Instructions to reproduce neural experiments from Self-Play PSRO: Toward Optimal Populations in Two-Player Zero-Sum Games
First see installation documentation for setting up the dev environment.
Experiment details and hyperparameters are organized in uniquely named Scenarios
. When launching a learning script, you will generally specify a scenario name as a command-line argument. Experiment scenarios are defined in grl/rl_apps/scenarios/catalog.

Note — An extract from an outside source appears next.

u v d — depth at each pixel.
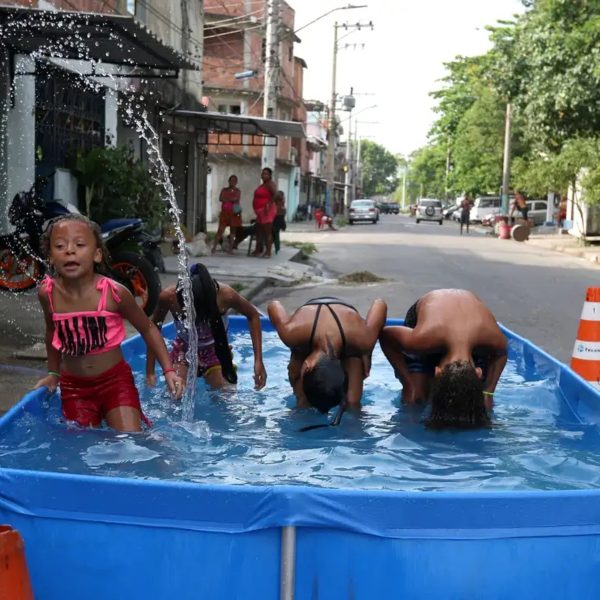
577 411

Our PSRO/APSRO/SP-PSRO implementation consists of multiple scripts that are launched on separate terminals:
- The manager script (to track the population and, for PSRO, track the payoff table and launch empirical payoff evaluations)
- Scripts to run RL best response learners for each of the 2 players
The manager acts as a server that the best response learners connect to via gRPC.
(tmux with a nice configuration is useful for managing and organizing many terminal sessions)
# from the repository root
cd grl/rl_apps/psro
python general_psro_manager.py --scenario <my_scenario_name>
# in a 2nd terminal
cd grl/rl_apps/psro
python general_psro_br.py --player 0 --scenario <same_scenario_as_manager> --instant_first_iter
# in a 3rd terminal
cd grl/rl_apps/psro
python general_psro_br.py --player 1 --scenario <same_scenario_as_manager> --instant_first_iter
# from the repository root
cd grl/rl_apps/psro
python general_psro_manager.py --scenario <my_scenario_name>
# in a 2nd terminal
cd grl/rl_apps/psro
python anytime_psro_br_both_players.py --scenario <my_scenario_name> --instant_first_iter
# from the repository root
cd grl/rl_apps/psro
python general_psro_manager.py --scenario <my_scenario_name>
# in a 2nd terminal
cd grl/rl_apps/psro
python self_play_psro_avg_policy_br_both_players.py --scenario <my_scenario_name> --instant_first_iter
If launching each of these scripts on the same computer, the best response scripts will automatically connect to a manager running the same scenario/seed on a randomized port defined by the manager in \tmp\grl_ports.json
. Otherwise, pass the --help
argument to these scripts to see options for specifying hosts and ports.
Multiple experiments with the same scenario can be launched on a single host by setting the GRL_SEED
environment variable to a different integer value for each set of corresponding experiments. If unset, GRL_SEED
defaults to 0. Best response processes will automatically connect to a manager server with the same scenario and GRL_SEED
.
SP-PSRO (run both scripts together, launch manager first)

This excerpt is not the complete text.